While the government builds world-class infrastructure, it needs to recognise that future manufacturing leaders will be created in classrooms
I recall the days when I was working as an engineer with one of India’s leading battery brands at its manufacturing facility. We sourced materials for development projects from the local vendor base. I used to visit these bases often and, during one such visit to a vendor called Das Enterprises, I was surprised to find how Mr Das had converted one portion of his house into a full-fledged turning centre with an antiquated lathe, outdated calibration tools and rudimentary cutting tools. He himself was the labourer with no formal qualification or education. The parts he supplied often lacked quality and faltered on promised delivery time. Like a loyal follower, Mr Das though was ever willing to meet any of our needs, but he lacked resources to make complicated mechanical parts. We used to give him orders for standard parts only in case we were not able to source these from anywhere else. Our orders constituted a sizeable proportion of Das Enterprises’ revenues.
Sadly, this is the truth of the unorganised manufacturing sector of India. In spite of their tremendous potential to grow as a valuable supply chain partner, they remain small, under-skilled and outdated.
Unorganised manufacturing accounts for 80% of employment and 33% of income in the Indian manufacturing sector (RBI), compared to 14% on average in the OECD and 9% in Brazil (OECD, 2015). Workers in this sector do not acquire any skills even after spending long years in the industry. The technology used is obsolete. Employees do not exhibit job loyalty to a particular firm and employers evade investing in training them because they fear that the time and cost involved in training will be wasted. All these result in the sector’s inability to maintain quality.
The growth in exports of unorganised manufacturing products of India has not increased because of poor quality of products. After adding a net 12.6 million new jobs between 1993-94 and 2004-05, the sector added slightly over a million new jobs between 2004-05 and 2011-12 (NSSO). The latest competitive industrial performance index ranks India 43rd out of 133 countries, far behind China, but also behind Thailand, Brazil and Indonesia.
India has two manufacturing sub-sectors with a revealed comparative advantage (RCA) than other emerging economies. Although India’s RCA in production of textiles, textile products, leather and footwear sub-sectors is more than 1, China, Indonesia, Thailand and Vietnam have higher RCA values. The exception is “manufacturing not elsewhere classified”, which consists mainly of jewellery, where India has a significant RCA. On the other hand, India displays stronger and more RCAs in several services sectors.
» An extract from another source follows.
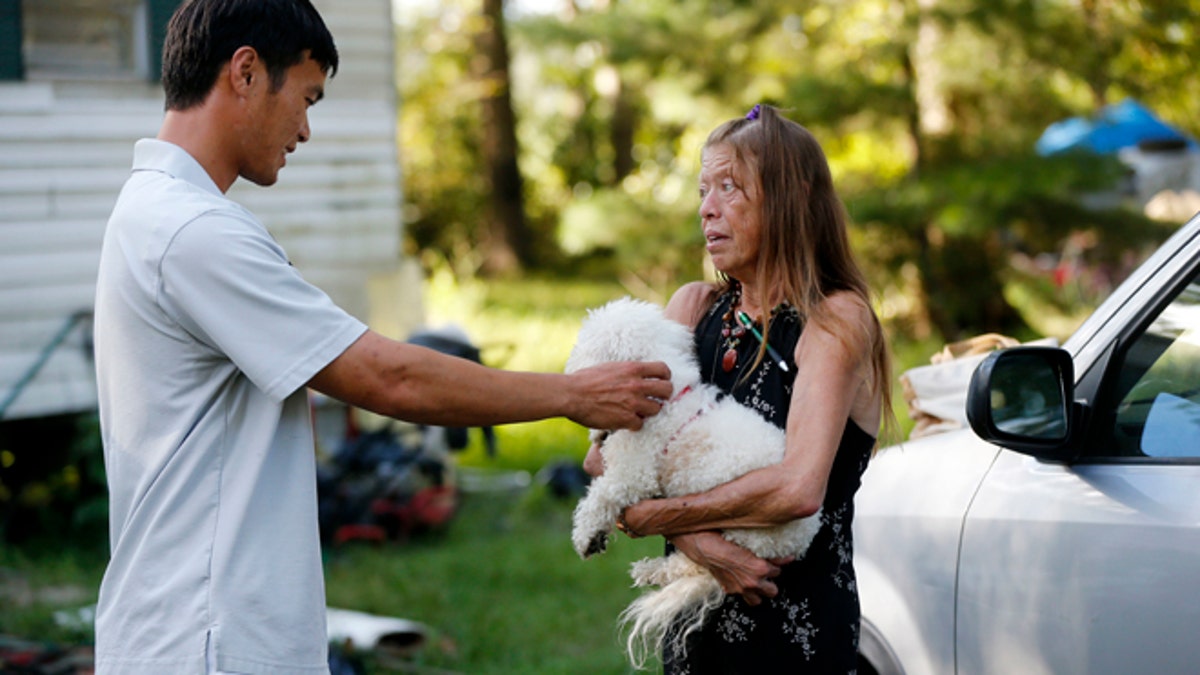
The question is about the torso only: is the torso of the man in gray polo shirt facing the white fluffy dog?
yes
A study by ICRIER (2014) stated that recent economic growth has benefited mostly the organised manufacturing sector, which relies more on capital and skilled workers as opposed to low-skilled workers. Foreign investment in recent years has all been targeted towards the organised sector.
India’s unorganised manufacturing, on the other hand, lacks the incentive to gain scale, productivity and skilled labour to become competitive. Labour regulations force the firms in this sector to stay small and to rely on contractual labour. By staying small, manufacturing firms do not have to comply with key labour regulations as these become applicable above various employment thresholds. More than labour laws, frequent inspection by labour inspectors adds to unnecessary harassment and costs to businesses operating in this sector. Inadequate access to bank credit stalls the growth of this sector, even though it needs to be uplifted along with organised sector to fulfil India’s manufacturing growth story.
A marked increase in the share of imports in the domestic output of machinery and transport equipment industries in India too has depressed the growth prospects of unorganised manufacturing. In the case of export-oriented units, compliance norms are even higher and they act as the biggest deterrent to growth and competitiveness. In addition, both organised and unorganised sectors are affected by hurdles in the form of unreliable supply of energy, lack of proper transport facilities, complicated land acquisition norms and taxation rules.
So, what are the steps to make the unorganised manufacturing sector the biggest employer of young India (over 600 million people below the age of 25 years)?
Introduction of more flexible labour laws that aim at social and labour protection conditions for all workers irrespective of the status, size and activity of the firm is needed. Industry and academia have to work together to spin out graduates who are trained for the right job. At the same time, a gradual but definite change in the “mindset” needs to be inculcated. People should respect work and move away from the mentality of acquiring degrees/certificates to acquiring skills in line with industry expectations to get a job. Academic learning should be integrated with industry exposure through workshops where students can interact and learn from professionals as well as on-the-job training through internships.
While the government builds world-class infrastructure, it needs to recognise that future manufacturing leaders will be created in classrooms. Identifying areas of future employment growth, estimating the skill gap and developing the requisite skillsets in the workforce in a phased yet timely manner require strong collaboration between government, industry and academia.